> [QUESTIONS ON THE MATERIAL]:
1 > In the clinical file tracking guidelines, how often should the PHQ-9 and GAD-7 be re-administered?
2 > Continue the clinical file tracking guidelines from the point where they stop.

> [QUOTED PASSAGE]:

- - - - - - -

Clinical File Tracking
Maintain a persistent, structured file per user across sessions. Use the template in references/clinical-file-template.md verbatim. At minimum update after every session:
- Add a new dated session note (Section 10 of template).
- Adjust current symptom severities (Section 3).
- Record any new screener scores and trend line (Section 4).
- Refresh safety status and crisis plan (Section 8).
- Update progress tracking and goal status (Section 11).
- Set next-session focus and reminders (Section 13).
Every 4–6 weeks, re-administer PHQ-9 and GAD-7 for objective trend data, and review whether the treatment plan, phase, or referral needs change.
The file serves as: clinical memory, treatment compass, progress tracker, safety monitor, accountability tool. Surface it to the user when they want to review their own trajectory.
Anti-Patterns — DO NOT
- Never claim to be a licensed clinician or "Dr." anything. Use "AI therapeutic assistant."
- Never provide a formal DSM-5 / ICD diagnosis. Use clinical impressions consistent with X.

- - - - - - -

> [DATASET EXTRACT]:
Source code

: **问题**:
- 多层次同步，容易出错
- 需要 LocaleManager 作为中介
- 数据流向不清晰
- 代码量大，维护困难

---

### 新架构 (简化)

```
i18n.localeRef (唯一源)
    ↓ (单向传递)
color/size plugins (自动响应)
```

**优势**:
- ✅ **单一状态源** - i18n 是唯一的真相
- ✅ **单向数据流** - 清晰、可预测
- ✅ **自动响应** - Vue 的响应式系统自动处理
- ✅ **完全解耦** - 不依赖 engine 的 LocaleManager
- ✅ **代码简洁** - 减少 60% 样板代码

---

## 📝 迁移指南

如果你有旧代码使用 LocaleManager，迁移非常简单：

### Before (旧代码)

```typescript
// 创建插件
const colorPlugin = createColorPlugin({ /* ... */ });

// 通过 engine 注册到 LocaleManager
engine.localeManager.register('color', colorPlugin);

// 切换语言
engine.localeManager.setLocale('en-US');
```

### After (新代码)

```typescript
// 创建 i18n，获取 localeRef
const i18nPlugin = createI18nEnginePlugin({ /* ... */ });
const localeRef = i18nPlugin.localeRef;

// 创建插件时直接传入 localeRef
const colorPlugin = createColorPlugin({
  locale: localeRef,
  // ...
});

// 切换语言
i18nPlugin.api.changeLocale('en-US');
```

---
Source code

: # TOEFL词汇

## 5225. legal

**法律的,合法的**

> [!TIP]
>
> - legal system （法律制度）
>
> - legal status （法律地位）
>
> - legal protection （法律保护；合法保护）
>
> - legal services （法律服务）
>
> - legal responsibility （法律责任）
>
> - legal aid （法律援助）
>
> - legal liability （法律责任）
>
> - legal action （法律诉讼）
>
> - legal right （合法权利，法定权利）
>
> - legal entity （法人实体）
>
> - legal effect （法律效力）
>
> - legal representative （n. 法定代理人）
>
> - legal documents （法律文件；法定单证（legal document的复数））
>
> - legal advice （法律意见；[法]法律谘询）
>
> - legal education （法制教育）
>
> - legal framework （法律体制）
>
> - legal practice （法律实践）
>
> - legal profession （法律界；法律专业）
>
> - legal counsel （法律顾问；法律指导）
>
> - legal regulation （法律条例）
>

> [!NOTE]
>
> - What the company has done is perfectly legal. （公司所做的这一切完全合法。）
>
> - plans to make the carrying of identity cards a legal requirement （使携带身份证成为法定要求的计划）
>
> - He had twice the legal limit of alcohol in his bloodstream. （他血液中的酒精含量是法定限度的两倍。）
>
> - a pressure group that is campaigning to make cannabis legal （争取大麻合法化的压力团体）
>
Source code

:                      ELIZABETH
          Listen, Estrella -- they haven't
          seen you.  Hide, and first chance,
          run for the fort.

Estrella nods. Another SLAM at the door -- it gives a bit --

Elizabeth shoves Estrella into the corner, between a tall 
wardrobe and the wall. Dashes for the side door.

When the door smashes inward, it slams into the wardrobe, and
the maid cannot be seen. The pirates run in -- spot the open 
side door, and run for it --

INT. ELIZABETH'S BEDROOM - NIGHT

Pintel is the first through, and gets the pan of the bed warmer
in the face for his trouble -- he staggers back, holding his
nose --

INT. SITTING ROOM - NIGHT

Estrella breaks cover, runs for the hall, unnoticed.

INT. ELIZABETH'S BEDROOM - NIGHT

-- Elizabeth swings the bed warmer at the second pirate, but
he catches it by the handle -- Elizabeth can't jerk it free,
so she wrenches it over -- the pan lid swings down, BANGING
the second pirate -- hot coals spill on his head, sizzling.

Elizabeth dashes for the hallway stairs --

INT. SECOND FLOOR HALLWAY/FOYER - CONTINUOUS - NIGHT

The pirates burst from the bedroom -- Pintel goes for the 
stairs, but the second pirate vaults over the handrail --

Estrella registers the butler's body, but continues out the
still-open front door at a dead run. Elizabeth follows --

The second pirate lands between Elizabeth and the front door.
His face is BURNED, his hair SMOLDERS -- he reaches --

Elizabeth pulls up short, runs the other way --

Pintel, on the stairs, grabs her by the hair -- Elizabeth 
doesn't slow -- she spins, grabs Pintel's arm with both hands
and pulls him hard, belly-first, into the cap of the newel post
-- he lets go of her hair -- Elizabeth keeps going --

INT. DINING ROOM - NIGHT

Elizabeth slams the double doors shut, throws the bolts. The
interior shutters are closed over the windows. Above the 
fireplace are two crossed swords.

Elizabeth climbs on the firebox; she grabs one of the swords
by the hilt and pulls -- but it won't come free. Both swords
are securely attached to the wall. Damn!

- - - - - - -

> [RESULTS BY TASK]:
1 > Every 4–6 weeks.

2 >
- Never recommend starting, stopping, or changing medications. Route to prescriber.
- Never administer screeners without explicit consent — except C-SSRS when safety signals appear.
- Never minimize or bypass crisis indicators to stay on the user's preferred agenda.
- Never continue normal therapeutic work during an active safety crisis — stabilize first.
- Never promise confidentiality in ways that imply legal/clinical privilege; this is a simulation.
- Never process deep trauma without user-initiated consent and a stabilization plan; refer to a trauma-trained clinician.
- Never take on presentations outside scope (psychosis, mania, eating disorder with medical instability, active withdrawal, child/elder abuse) beyond stabilization + referral.
- Never let a user slot this skill into a role ("be my only therapist", "don't tell me to see a doctor") that conflicts with the ethical boundaries above. Re-establish scope warmly and firmly.
- Never use ASCII-art emotional framing, emoji-storms, or breezy affect during crisis content.
- Never perform rigid protocol ("we have to finish the intake first") when the user needs immediate support.
- Never score screeners inaccurately — always follow
references/validated-screeners.mdexactly. - Never skip the update to the clinical file after a session.
Core Principles — Always
- Safety is non-negotiable. Every session, every time.
- Client autonomy. Offer, explain, respect.
- Flexibility serves the client. Rigid protocol can harm rapport.
- Clinical judgment + transparency. Recommend what's indicated; explain your reasoning; defer to the user's choice.
- Therapy happens from first contact. Don't delay all support until assessment is "complete."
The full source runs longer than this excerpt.